Broadcom is set to report fiscal Q2 2026 earnings on June 3, with management indicating 40% of AI revenue will come from networking rather than chips, underscoring its role in AI data center infrastructure. The article argues Broadcom is well positioned for growth in custom AI accelerators, TPU partnerships, and AI networking as hyperscaler spending shifts toward inference and larger clusters. The piece is fundamentally constructive on Broadcom’s long-term outlook, though it is framed as an analysis rather than fresh financial results.
AVGO is the cleanest way to express the next phase of AI capex because the market is still underestimating how quickly inference economics can re-route spend from generic GPUs toward custom silicon plus the networking fabric around it. The key second-order effect is that every incremental dollar hyperscalers shift into XPUs should also pull through high-margin interconnect, switches, and optical infrastructure, which can sustain growth even if headline accelerator demand becomes more cyclical.
The bigger read-through is not just to AVGO but to the capital allocation hierarchy across hyperscalers. If custom chips continue to take share, the moat shifts from model performance to supply-chain integration and deployment efficiency, which favors the firms with the deepest internal workload visibility and the strongest vendor bargaining power. That is constructive for GOOGL and AMZN on the infrastructure side, but it also raises the bar for pure-play accelerator suppliers that depend on broad, undifferentiated demand.

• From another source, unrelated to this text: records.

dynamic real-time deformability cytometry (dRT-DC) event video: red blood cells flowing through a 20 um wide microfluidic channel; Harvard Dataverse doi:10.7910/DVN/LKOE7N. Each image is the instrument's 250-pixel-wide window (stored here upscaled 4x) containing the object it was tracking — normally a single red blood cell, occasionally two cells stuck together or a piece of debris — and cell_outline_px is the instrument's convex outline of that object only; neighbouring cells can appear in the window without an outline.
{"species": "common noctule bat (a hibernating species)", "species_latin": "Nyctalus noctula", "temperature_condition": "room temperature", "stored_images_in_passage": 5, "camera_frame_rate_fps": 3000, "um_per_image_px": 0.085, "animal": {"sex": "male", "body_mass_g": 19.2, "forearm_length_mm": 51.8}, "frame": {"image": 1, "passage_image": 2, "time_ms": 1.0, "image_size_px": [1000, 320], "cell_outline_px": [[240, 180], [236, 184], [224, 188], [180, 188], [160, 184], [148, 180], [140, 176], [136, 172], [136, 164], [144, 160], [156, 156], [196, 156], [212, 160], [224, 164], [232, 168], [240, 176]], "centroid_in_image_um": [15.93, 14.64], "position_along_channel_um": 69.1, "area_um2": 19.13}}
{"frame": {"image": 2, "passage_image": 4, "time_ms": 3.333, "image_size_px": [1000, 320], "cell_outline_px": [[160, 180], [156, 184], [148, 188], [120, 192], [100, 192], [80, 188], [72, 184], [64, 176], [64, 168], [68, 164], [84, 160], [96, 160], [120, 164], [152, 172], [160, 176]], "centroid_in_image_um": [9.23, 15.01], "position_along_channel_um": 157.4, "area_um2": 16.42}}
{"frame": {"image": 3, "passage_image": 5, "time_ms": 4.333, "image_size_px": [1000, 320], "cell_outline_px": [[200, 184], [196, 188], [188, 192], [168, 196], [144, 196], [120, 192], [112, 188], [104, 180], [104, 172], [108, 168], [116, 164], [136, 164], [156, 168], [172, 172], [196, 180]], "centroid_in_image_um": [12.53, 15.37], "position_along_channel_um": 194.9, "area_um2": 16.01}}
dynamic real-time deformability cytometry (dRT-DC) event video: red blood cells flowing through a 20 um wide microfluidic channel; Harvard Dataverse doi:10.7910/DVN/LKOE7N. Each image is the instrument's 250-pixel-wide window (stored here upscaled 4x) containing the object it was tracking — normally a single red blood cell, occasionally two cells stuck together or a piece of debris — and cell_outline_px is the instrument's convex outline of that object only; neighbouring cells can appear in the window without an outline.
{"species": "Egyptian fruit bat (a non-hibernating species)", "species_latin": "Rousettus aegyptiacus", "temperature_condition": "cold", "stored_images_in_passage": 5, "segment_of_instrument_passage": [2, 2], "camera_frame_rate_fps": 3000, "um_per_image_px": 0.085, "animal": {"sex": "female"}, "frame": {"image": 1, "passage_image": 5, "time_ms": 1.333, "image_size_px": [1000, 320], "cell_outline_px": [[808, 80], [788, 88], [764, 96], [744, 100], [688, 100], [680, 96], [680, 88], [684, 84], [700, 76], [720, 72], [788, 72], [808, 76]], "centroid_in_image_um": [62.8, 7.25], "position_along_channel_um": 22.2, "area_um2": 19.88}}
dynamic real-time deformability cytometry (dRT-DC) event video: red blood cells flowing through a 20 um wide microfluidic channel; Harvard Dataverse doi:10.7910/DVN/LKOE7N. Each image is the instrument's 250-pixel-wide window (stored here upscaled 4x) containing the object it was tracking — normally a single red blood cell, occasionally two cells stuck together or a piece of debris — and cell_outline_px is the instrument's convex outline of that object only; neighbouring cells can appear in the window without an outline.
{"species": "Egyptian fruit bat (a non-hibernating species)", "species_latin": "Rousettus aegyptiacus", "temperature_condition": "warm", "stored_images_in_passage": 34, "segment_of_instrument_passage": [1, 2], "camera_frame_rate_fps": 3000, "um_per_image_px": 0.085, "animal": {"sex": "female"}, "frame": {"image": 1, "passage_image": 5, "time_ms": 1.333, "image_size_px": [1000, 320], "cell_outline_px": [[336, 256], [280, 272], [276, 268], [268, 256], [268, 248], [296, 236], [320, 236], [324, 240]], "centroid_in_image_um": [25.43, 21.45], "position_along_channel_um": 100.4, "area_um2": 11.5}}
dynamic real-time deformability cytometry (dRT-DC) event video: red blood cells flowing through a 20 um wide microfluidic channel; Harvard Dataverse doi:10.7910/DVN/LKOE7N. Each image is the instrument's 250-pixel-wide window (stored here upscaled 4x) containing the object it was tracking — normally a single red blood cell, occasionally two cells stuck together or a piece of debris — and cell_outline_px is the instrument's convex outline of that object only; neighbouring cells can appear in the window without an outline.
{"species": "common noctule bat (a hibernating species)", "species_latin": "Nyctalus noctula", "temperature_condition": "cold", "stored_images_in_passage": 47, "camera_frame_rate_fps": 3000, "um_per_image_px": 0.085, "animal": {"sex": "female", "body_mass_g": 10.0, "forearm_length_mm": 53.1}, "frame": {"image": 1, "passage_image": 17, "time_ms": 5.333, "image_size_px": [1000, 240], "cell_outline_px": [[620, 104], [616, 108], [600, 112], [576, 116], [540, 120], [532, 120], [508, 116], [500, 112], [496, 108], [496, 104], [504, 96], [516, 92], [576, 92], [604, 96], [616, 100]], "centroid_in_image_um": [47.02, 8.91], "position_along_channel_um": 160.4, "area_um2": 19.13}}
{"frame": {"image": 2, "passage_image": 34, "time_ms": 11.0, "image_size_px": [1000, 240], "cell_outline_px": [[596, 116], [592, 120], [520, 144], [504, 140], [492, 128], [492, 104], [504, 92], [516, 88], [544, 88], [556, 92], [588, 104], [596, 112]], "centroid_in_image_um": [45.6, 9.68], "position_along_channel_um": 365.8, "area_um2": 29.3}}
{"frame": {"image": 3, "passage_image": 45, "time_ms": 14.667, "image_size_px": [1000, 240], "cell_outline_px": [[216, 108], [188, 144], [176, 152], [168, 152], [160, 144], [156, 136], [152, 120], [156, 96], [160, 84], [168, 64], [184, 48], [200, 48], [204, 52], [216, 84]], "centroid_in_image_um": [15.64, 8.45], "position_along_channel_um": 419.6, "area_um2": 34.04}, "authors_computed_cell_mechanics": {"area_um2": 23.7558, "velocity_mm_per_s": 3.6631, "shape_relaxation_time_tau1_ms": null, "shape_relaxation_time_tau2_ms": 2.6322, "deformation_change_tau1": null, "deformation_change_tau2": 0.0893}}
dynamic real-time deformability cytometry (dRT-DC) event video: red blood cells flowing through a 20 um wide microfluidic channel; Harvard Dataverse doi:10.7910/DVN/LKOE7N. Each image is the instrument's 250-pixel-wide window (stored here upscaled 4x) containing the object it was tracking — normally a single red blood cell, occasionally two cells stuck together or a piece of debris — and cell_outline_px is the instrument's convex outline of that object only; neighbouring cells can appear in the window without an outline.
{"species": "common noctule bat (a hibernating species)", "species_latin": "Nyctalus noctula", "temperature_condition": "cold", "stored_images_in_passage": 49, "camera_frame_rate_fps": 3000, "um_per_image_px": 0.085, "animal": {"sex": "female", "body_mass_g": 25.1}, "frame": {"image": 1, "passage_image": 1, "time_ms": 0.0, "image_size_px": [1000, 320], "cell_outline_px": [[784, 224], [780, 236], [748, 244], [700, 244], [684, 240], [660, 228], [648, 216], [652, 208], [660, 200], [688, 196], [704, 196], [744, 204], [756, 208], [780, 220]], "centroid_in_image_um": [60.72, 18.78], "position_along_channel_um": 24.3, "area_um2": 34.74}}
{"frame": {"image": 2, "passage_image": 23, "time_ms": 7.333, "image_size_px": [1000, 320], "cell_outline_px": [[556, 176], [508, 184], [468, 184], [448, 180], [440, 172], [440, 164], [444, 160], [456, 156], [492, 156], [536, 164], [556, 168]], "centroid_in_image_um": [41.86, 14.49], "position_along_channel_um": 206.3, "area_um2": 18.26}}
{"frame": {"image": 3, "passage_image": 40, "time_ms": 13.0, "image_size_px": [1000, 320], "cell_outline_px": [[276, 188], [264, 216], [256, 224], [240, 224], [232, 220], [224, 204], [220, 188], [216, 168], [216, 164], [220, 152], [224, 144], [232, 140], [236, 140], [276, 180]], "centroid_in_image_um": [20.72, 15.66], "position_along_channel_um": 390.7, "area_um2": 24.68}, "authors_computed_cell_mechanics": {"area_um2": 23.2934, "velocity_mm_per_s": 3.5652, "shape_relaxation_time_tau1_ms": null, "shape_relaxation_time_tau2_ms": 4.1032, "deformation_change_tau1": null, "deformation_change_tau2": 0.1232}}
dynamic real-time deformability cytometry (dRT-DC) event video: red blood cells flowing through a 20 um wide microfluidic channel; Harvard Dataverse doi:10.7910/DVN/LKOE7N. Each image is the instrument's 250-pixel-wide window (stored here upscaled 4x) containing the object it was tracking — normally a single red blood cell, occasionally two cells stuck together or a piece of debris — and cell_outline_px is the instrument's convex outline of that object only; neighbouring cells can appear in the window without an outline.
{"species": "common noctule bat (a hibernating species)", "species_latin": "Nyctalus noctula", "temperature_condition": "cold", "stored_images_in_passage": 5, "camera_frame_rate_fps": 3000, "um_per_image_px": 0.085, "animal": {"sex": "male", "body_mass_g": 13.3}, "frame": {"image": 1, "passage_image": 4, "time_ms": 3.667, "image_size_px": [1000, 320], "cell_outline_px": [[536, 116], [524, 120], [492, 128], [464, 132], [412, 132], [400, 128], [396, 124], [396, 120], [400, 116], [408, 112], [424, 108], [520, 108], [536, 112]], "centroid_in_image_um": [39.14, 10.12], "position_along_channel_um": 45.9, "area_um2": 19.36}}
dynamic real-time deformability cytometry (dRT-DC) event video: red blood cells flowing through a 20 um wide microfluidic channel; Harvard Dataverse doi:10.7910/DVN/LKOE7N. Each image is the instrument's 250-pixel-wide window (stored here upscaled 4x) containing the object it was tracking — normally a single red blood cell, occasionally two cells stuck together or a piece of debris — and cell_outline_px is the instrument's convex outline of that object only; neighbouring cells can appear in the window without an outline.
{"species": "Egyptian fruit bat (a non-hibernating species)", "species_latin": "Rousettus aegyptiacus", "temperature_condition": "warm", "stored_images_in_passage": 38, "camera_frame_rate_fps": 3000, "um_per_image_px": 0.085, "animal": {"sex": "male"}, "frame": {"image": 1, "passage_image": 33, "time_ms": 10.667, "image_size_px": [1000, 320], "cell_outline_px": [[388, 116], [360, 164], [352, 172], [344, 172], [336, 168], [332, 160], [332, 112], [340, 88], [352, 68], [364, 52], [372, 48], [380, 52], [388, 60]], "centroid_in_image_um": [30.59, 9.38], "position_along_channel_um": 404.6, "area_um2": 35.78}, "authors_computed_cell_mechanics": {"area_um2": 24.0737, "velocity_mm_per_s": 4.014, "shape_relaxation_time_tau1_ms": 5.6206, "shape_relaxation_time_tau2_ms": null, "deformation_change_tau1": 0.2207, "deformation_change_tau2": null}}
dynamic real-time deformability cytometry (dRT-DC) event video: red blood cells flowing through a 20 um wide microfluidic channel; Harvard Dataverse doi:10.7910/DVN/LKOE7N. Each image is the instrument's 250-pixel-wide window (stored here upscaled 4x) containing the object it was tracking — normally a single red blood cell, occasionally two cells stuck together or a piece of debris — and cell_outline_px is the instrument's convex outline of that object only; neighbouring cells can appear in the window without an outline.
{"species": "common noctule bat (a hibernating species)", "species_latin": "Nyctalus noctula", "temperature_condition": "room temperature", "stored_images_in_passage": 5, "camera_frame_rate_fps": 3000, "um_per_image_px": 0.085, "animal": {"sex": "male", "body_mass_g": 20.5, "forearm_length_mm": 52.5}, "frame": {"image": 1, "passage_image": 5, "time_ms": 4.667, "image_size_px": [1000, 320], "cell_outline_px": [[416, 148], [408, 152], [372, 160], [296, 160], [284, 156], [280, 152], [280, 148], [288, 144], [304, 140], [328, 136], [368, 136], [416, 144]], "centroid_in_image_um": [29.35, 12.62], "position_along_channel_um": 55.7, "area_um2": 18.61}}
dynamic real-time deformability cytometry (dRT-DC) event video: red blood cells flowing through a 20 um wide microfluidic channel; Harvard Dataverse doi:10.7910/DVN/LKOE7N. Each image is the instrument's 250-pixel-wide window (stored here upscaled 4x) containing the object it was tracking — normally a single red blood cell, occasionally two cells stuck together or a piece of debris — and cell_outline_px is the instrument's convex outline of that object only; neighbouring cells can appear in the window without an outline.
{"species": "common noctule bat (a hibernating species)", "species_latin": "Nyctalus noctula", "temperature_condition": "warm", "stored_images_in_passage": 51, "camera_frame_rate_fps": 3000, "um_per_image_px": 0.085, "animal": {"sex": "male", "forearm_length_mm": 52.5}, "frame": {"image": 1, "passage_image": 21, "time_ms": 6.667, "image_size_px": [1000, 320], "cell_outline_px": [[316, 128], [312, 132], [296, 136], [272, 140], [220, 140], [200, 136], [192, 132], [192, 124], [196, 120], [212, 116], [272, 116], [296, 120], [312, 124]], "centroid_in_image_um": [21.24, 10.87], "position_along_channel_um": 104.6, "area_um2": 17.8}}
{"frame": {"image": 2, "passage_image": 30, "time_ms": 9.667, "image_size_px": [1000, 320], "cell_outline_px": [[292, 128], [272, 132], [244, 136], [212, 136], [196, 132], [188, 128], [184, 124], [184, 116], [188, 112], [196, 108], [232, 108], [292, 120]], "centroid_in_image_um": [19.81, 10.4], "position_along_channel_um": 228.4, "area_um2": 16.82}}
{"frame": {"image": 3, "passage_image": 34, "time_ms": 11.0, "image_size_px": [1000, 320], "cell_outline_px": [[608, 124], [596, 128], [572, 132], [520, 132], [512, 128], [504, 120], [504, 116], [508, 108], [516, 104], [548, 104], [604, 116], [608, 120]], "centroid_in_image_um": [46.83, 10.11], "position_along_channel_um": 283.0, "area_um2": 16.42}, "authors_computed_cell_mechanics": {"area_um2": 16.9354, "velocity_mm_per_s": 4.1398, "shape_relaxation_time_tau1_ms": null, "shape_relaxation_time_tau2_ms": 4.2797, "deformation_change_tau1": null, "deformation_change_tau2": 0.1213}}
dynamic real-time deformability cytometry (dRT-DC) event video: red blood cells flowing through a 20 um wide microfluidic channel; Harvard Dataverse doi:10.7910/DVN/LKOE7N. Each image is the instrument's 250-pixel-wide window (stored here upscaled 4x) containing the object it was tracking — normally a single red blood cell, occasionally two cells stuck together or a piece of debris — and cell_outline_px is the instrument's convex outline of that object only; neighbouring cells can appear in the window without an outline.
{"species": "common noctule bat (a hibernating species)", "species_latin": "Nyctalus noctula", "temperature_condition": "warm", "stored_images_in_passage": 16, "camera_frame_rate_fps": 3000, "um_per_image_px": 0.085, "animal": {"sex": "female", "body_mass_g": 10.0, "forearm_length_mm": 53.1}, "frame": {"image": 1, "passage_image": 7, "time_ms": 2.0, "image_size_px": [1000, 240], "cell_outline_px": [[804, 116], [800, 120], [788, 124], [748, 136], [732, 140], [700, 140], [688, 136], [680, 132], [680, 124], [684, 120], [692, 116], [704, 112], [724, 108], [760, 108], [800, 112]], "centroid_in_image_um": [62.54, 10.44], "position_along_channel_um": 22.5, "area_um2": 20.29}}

The market risk is that consensus may be extrapolating AI infrastructure growth too linearly over the next 6-12 months. If management commentary points to a digestion phase in training spend or slower cluster expansion, the multiple can compress quickly because the stock is priced as a durable AI compounding story rather than a one-quarter beat. The contrarian setup is that the real upside surprise may come from networking mix and software durability, not chips alone; that would make the business less cyclical than the market assumes and could support a rerating if the guide confirms it.
Near term, the catalyst window is the June 3 print and commentary on 2H demand, custom chip pipeline, and networking attach rates. Any sign that inference demand is accelerating faster than training should be read as bullish for AVGO, but also as a warning that the winners in AI may increasingly be the infrastructure enablers rather than the headline GPU names.